При упоминании громилы-германца, живущего сегодня где-то под Москвой, Конрад скривил лицо и потер правую ягодицу. Там наверняка еще остался шрам от ножа, которым в пылу боя с Охотниками Гюнтер по ошибке угодил не во врага, а в мягкое место бедного магистра. Насколько я был в курсе, Фридрихович так и не добился от обидчика извинений. И вряд ли он имел шанс получить их в будущем – отношения у Гюнтера и фон Циммера не заладились задолго до этого неприятного инцидента. Если, конечно, определение «не заладились» применимо к тому, что Гюнтер не однажды порывался свернуть коротышке шею.
– При всем моем уважении к разлюбезнейшему Гюнтеру, не думаю, что сегодня мы нуждаемся в его услугах, – предельно тактично ответил Конрад. – К тому же согласитесь: глупо вести с собой на дипломатические переговоры человека, у которого на лице написано, что он – прирожденный убийца. Конунг Торвальд может истолковать это как знак неуважения.

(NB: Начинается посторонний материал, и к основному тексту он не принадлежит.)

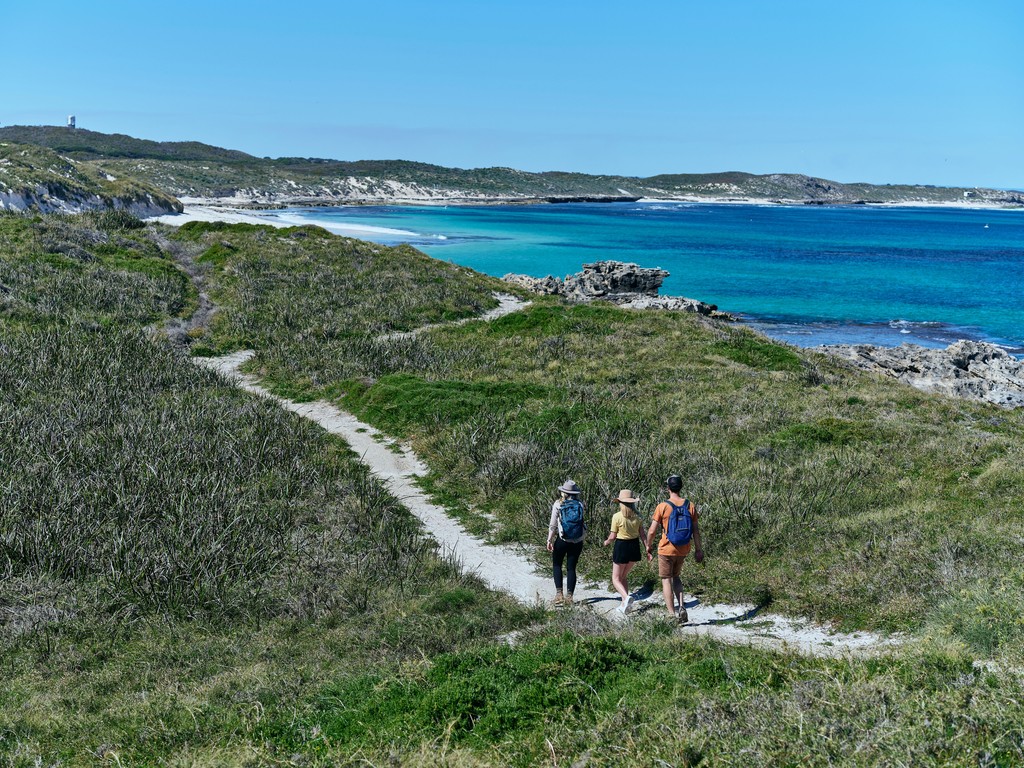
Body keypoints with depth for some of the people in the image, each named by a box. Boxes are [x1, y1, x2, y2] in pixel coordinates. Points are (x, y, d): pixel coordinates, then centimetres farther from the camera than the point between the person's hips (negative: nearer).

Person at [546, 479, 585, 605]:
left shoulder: (558, 504, -7)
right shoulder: (580, 505, -2)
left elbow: (553, 525, -6)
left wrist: (549, 540, 1)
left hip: (562, 540, -2)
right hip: (578, 542, 2)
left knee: (556, 565, 14)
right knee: (571, 568, 10)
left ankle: (559, 594, 3)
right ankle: (569, 597, 9)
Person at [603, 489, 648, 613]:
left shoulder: (617, 516, -13)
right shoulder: (636, 517, 1)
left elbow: (613, 536, -9)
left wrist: (606, 542, 11)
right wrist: (648, 549, 2)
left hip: (622, 547, -5)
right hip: (635, 547, 5)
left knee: (616, 579, 5)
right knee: (624, 576, 21)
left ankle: (626, 597, -21)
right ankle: (625, 603, 15)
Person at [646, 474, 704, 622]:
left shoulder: (663, 506, -12)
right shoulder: (690, 506, -2)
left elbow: (652, 531, -10)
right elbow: (695, 530, 1)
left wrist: (648, 546, 6)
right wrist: (698, 549, 9)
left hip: (666, 549, -4)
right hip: (683, 550, 4)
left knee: (666, 580, 7)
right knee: (676, 577, 23)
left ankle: (672, 614, 3)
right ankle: (681, 607, 5)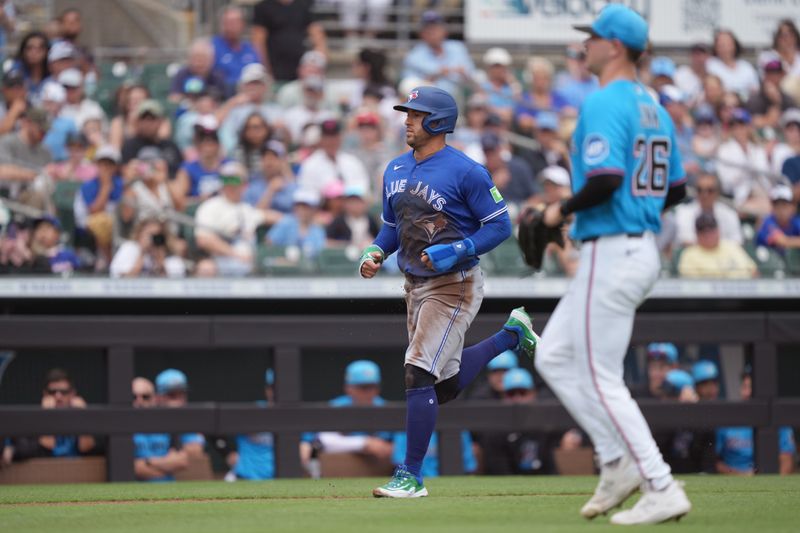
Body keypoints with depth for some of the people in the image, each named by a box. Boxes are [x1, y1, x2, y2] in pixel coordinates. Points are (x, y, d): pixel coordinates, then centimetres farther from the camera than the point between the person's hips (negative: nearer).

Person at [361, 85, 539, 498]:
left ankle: (411, 476, -7)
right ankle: (512, 333, 38)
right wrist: (375, 253, 0)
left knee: (419, 375, -15)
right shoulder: (395, 170, 8)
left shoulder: (465, 171, -14)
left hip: (454, 286, -8)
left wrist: (456, 251, -24)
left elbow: (500, 225, -12)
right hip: (415, 286, 8)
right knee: (447, 384, 17)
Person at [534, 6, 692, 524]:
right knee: (554, 356, 17)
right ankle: (619, 464, 12)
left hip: (610, 252, -10)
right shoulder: (654, 107, 14)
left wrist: (563, 209, -11)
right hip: (645, 247, 10)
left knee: (601, 380, -4)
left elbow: (606, 179, -27)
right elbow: (676, 189, 17)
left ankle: (662, 490, -6)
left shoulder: (604, 104, -15)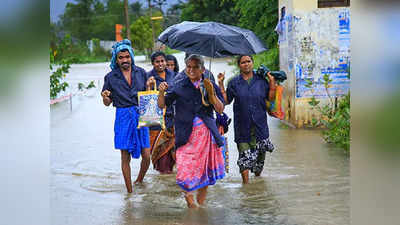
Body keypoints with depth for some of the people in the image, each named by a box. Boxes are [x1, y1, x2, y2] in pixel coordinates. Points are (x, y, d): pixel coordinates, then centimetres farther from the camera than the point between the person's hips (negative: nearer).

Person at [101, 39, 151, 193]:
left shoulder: (141, 72, 8)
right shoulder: (111, 77, 2)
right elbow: (107, 103, 7)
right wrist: (105, 97, -15)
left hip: (141, 116, 2)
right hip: (123, 118, -2)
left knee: (146, 156, 1)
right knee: (125, 157, 2)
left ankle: (139, 181, 29)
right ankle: (129, 191, 14)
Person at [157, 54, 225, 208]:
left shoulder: (211, 86, 7)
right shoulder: (179, 87, 5)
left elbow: (220, 109, 3)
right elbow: (162, 105, 5)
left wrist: (211, 93, -11)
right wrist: (161, 92, -15)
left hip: (206, 132, 2)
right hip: (186, 133, -1)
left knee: (205, 168, 5)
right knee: (186, 167, -10)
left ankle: (201, 202, 20)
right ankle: (189, 196, 13)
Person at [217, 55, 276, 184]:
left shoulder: (261, 80, 6)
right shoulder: (234, 82, 5)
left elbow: (271, 98, 5)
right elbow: (226, 101, 6)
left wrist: (272, 83, -5)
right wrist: (221, 84, -1)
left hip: (259, 123, 1)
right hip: (242, 124, -1)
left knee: (260, 150, 8)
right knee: (244, 153, -5)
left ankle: (258, 171, 31)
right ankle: (245, 179, 0)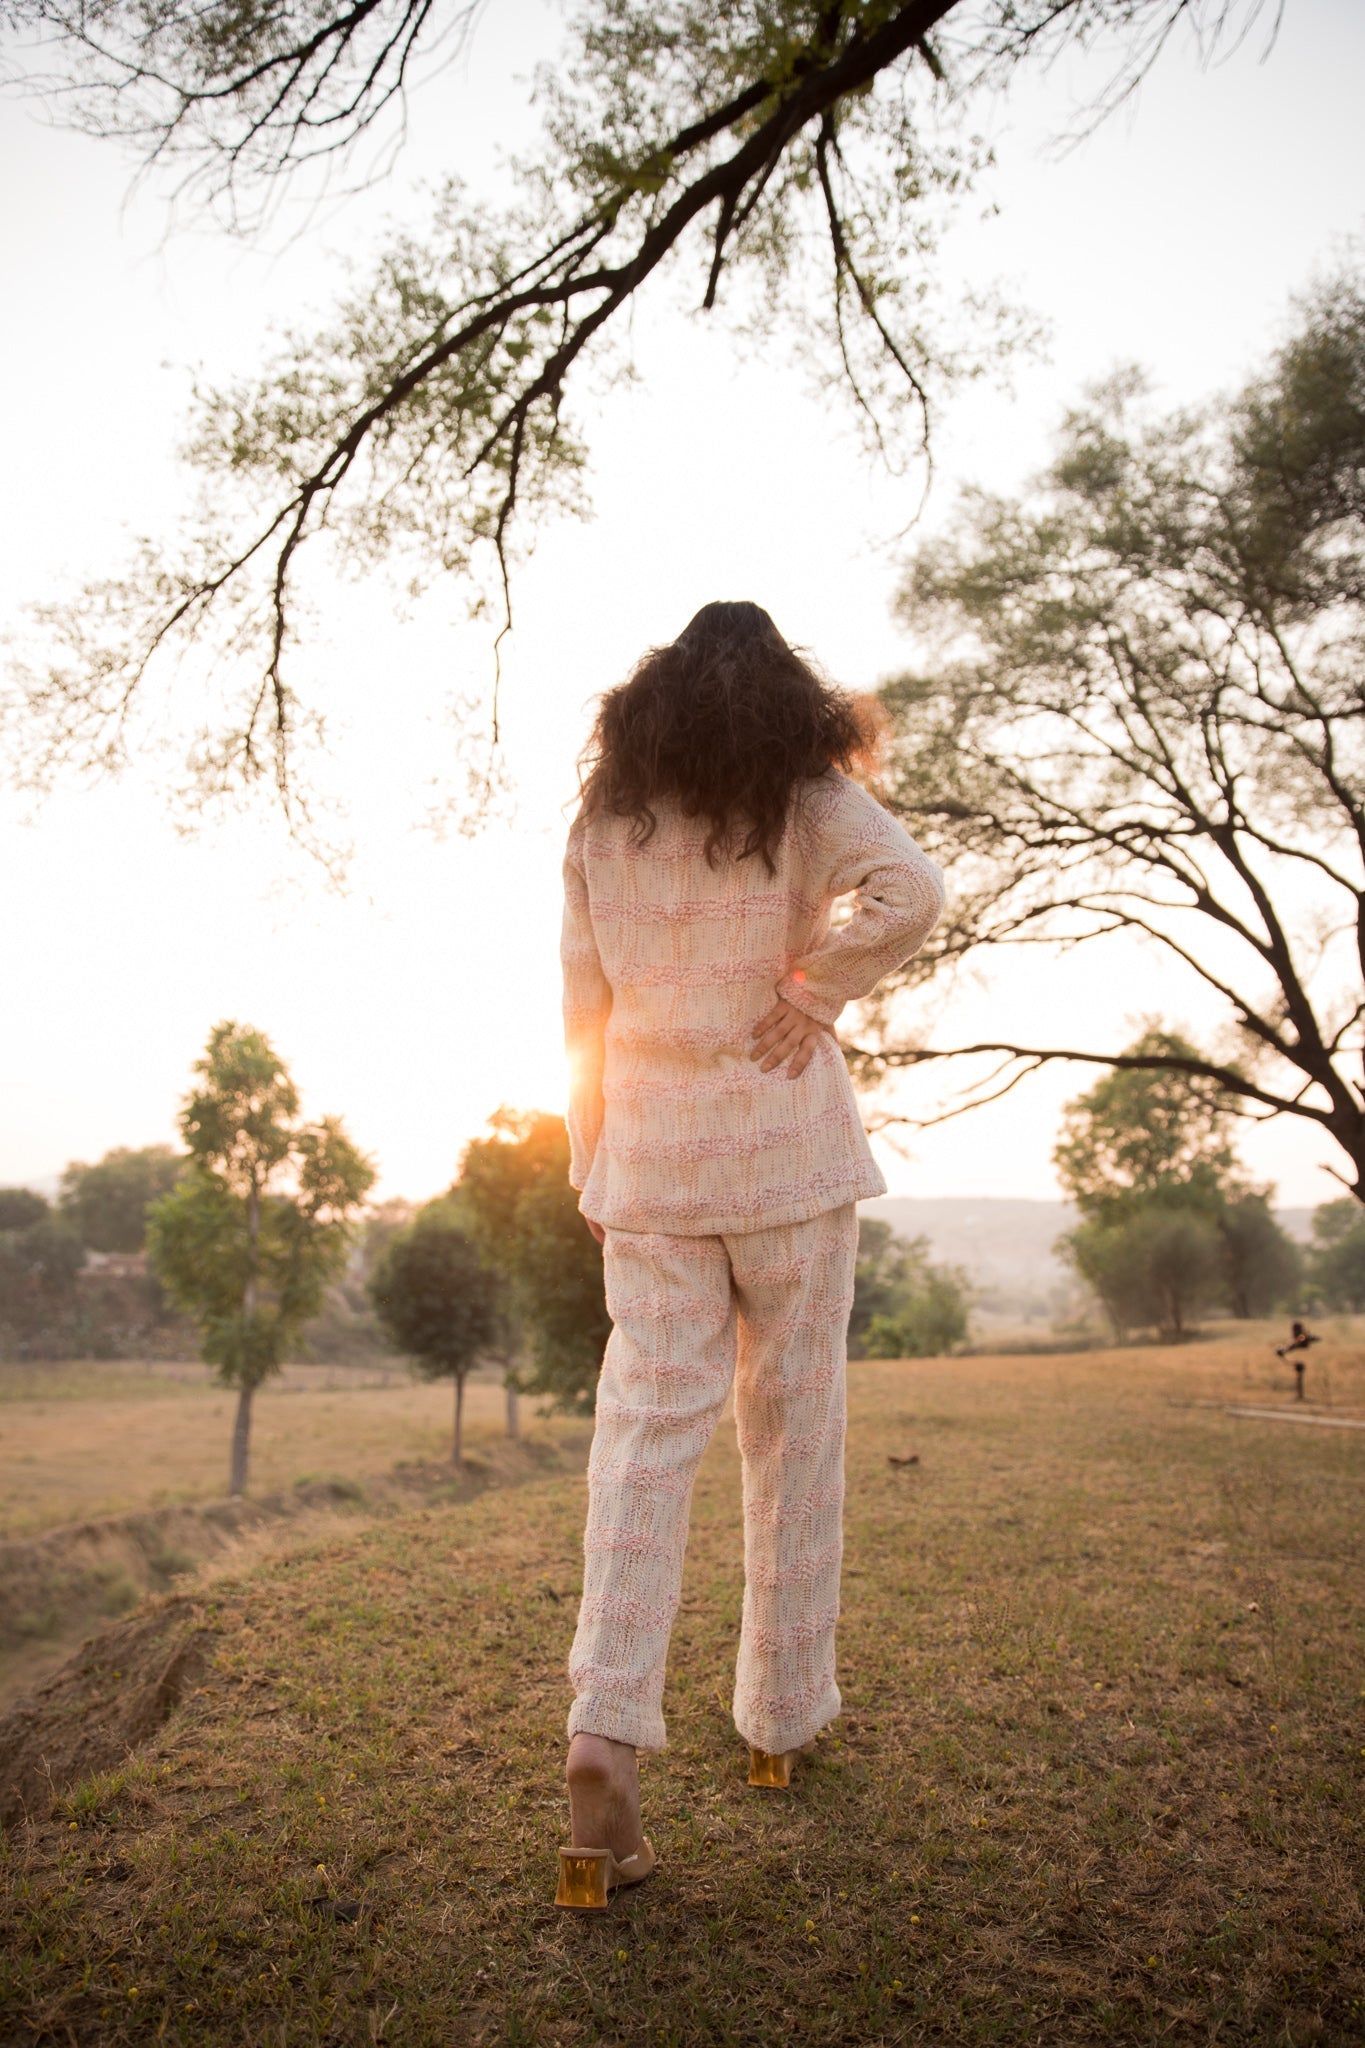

– Всегда поражался вашему тонкому политическому чутью, – съязвил Михаил. – Но бог с ним, с Гюнтером. Лучше потрудитесь-ка объяснить: каким крючком вы намерены цеплять за жабры княжеского отпрыска?
– Всему свое время, милейший. Всему свое время… – уклонился от ответа коротышка. Михаил спрашивал Конрада об этом не впервые, но тот упорно не желал посвящать нас в свои планы. Мне тоже была не по нраву такая таинственность. Она вполне могла означать, что никаких планов у фон Циммера пока нет. И тогда возникал резонный вопрос: зачем вообще коротышка взялся за это заведомо проигрышное дело?